What to produce> Where does the string "they" appear? Copy every line of the entries below that holds it.

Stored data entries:
◆ ◆ ◆ ◆

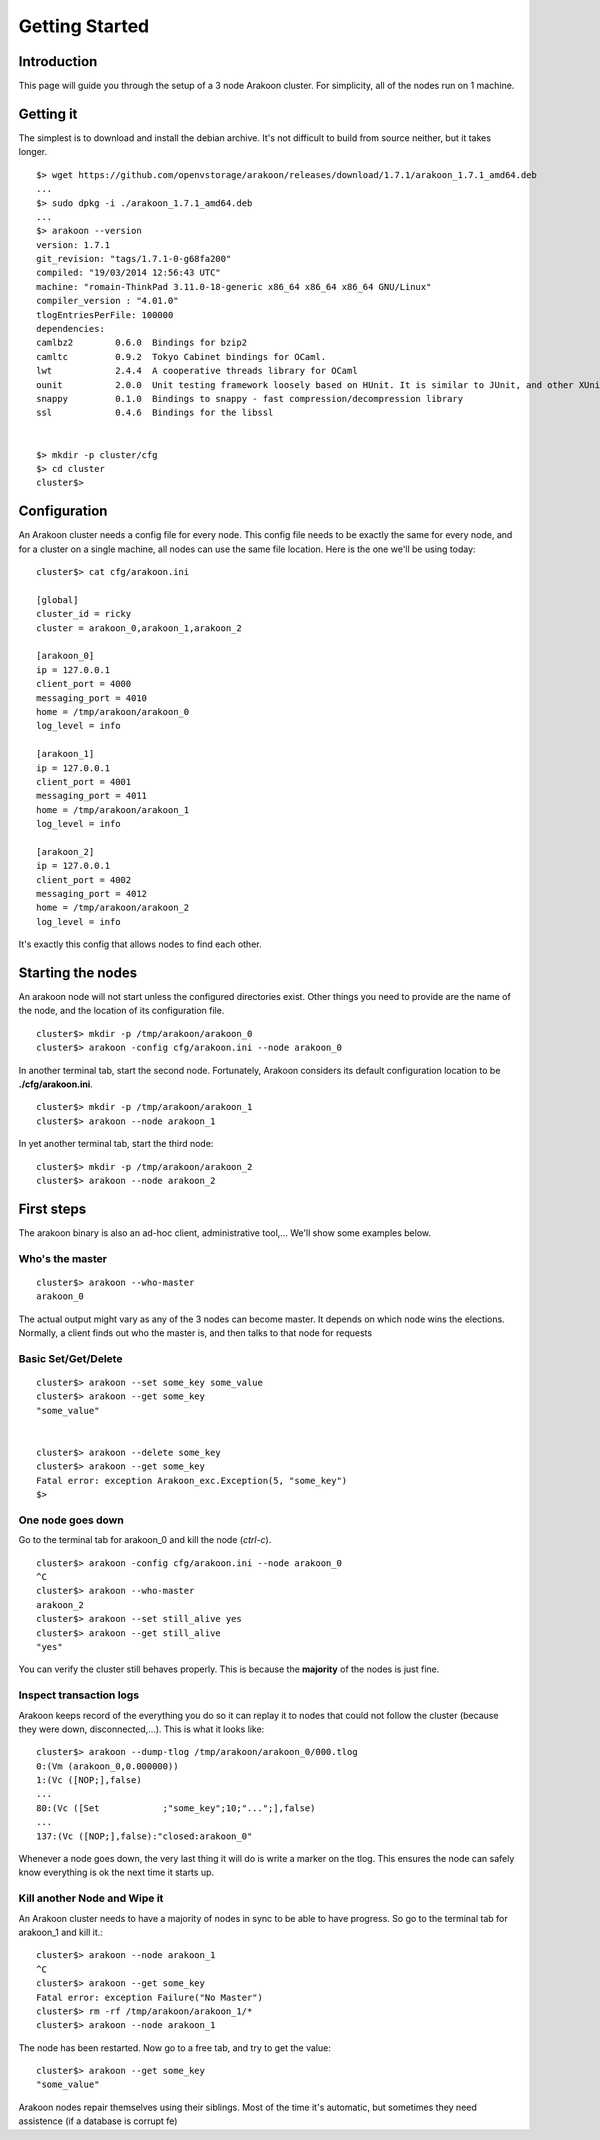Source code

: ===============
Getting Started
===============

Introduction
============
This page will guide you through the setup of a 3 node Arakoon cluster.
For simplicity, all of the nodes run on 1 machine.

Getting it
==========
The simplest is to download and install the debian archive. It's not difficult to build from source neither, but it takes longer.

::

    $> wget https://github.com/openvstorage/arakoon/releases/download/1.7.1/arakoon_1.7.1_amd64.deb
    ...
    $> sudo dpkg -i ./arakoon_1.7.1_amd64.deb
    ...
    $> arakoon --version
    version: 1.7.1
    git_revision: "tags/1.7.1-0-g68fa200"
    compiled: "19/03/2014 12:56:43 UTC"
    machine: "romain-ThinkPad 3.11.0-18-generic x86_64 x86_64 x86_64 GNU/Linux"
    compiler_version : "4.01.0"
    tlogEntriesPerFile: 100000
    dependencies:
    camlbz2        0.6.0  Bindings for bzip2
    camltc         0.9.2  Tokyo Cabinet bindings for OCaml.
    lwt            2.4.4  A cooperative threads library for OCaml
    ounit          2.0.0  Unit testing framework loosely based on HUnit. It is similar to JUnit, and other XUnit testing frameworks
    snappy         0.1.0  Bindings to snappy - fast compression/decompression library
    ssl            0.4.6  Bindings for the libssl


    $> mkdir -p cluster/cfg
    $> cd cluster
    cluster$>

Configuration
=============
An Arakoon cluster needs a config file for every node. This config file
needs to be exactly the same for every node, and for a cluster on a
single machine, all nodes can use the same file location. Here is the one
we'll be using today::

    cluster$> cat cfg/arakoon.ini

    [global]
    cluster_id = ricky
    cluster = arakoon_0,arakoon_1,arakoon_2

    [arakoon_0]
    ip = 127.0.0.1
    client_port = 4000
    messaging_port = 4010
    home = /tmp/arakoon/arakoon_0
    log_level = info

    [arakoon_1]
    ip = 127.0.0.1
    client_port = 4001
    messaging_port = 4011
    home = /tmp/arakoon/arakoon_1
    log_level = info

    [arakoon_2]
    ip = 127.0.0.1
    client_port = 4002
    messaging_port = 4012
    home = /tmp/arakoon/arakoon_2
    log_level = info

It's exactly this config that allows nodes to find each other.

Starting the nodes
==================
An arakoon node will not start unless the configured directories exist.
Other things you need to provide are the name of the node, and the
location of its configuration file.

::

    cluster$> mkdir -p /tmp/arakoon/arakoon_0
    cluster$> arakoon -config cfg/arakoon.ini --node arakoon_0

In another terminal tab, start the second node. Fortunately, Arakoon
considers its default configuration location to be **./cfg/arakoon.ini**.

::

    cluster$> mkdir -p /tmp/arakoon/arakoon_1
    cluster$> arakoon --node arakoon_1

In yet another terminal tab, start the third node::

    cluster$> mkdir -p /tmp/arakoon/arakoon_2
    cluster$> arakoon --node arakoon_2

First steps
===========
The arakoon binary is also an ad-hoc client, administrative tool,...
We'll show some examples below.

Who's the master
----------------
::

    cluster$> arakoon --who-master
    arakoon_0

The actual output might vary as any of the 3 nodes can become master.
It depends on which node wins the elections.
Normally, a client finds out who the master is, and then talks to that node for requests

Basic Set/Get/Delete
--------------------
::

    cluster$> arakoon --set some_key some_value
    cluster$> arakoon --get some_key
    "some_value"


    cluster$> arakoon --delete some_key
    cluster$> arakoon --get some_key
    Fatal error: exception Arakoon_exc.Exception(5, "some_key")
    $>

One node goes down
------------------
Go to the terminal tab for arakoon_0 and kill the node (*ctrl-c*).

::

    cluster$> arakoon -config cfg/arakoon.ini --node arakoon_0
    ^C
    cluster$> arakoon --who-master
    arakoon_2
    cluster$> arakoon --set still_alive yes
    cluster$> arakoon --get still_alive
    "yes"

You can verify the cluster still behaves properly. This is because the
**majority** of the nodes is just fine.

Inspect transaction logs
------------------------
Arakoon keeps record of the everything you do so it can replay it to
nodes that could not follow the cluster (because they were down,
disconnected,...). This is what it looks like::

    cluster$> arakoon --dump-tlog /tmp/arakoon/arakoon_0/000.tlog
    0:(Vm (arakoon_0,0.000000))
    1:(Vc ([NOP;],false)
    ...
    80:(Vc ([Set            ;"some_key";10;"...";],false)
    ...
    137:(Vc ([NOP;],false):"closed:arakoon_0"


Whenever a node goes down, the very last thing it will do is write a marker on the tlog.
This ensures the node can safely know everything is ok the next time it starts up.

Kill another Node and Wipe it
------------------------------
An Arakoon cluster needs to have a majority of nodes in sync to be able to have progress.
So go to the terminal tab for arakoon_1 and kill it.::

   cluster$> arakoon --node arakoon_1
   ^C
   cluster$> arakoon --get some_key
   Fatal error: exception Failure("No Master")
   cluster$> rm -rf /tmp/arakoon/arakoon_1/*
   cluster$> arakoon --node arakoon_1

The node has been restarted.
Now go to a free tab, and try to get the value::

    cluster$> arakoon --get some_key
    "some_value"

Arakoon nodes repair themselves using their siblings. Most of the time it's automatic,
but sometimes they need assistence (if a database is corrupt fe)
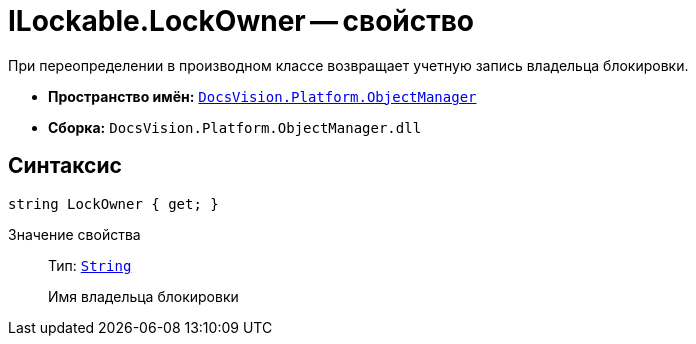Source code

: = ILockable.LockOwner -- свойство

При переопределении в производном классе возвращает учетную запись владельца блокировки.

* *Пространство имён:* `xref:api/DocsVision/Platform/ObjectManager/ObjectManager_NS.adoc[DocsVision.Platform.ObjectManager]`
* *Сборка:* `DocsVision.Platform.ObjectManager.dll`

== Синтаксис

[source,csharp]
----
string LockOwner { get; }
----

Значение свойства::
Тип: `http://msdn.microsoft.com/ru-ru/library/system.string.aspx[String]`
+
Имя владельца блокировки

◆ ◆ ◆ ◆

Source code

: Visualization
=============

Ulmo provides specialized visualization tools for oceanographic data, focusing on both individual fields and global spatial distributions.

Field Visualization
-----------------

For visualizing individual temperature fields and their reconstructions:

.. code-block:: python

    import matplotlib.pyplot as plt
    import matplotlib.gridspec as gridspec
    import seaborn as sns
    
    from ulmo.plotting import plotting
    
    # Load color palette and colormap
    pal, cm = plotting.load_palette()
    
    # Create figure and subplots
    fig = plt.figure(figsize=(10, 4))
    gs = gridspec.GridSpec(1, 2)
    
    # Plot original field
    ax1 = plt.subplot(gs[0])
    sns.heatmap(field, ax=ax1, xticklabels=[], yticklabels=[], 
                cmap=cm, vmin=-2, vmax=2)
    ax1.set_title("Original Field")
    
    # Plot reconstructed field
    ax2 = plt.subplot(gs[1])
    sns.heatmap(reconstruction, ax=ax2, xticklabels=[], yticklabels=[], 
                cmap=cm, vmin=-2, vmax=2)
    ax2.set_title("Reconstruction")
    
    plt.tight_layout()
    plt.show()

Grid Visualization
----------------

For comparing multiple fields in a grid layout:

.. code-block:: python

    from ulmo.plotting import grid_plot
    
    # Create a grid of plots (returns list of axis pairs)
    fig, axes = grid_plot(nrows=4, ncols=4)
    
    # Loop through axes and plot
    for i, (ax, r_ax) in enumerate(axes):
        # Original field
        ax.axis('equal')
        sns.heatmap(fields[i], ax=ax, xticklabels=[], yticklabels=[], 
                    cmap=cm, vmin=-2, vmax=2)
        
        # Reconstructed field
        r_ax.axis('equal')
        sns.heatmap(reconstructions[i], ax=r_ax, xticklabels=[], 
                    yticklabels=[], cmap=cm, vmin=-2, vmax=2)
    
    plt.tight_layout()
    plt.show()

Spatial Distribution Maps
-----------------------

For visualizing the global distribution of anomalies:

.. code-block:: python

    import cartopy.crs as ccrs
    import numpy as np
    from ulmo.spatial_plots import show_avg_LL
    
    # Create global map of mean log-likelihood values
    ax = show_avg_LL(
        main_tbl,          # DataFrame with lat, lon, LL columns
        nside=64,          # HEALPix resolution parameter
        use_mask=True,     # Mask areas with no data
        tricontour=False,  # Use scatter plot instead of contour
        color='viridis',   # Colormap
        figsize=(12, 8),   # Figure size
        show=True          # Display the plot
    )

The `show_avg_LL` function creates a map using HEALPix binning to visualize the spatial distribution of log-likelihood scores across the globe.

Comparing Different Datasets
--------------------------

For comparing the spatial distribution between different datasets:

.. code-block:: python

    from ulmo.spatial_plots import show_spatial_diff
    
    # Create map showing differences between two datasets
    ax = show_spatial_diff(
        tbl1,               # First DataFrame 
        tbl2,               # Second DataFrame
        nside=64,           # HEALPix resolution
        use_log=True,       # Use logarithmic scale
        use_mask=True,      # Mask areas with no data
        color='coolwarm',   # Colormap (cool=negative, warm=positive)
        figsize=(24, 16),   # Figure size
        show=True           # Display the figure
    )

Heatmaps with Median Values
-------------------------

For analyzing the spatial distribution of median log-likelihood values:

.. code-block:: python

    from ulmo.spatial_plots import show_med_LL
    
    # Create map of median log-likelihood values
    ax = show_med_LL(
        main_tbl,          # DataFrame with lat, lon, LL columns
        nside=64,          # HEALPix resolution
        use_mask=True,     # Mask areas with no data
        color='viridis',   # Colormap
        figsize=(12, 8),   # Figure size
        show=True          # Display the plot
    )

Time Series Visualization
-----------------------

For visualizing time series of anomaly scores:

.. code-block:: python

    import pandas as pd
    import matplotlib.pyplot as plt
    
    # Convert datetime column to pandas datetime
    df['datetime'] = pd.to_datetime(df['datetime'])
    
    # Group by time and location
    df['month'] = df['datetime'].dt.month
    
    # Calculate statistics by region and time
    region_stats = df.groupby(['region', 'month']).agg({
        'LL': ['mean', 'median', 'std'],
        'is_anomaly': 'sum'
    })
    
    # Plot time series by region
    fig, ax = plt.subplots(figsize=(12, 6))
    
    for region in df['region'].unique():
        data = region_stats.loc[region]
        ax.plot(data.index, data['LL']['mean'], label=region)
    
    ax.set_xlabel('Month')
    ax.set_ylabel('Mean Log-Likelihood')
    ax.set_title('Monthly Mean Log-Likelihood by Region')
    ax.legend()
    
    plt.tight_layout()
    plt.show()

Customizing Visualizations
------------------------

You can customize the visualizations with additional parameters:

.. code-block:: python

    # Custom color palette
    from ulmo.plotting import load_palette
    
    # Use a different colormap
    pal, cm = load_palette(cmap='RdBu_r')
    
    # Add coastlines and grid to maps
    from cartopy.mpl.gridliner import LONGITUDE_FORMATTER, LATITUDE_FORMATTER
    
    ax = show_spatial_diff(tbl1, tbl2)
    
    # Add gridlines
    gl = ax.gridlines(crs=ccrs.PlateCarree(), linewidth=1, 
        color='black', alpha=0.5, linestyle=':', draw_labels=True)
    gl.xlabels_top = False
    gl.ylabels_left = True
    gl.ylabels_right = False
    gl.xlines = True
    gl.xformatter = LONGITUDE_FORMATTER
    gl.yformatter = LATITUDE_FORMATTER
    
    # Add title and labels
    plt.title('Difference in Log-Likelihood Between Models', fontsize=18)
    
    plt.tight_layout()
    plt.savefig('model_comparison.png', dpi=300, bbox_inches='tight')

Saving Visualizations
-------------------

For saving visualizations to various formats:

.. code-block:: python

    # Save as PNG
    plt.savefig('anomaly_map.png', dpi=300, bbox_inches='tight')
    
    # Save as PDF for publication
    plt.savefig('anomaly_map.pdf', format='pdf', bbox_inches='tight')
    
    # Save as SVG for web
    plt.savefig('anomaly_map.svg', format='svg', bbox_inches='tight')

◆ ◆ ◆ ◆

Response>
nodes that could not follow the cluster (because they were down,
but sometimes they need assistence (if a database is corrupt fe)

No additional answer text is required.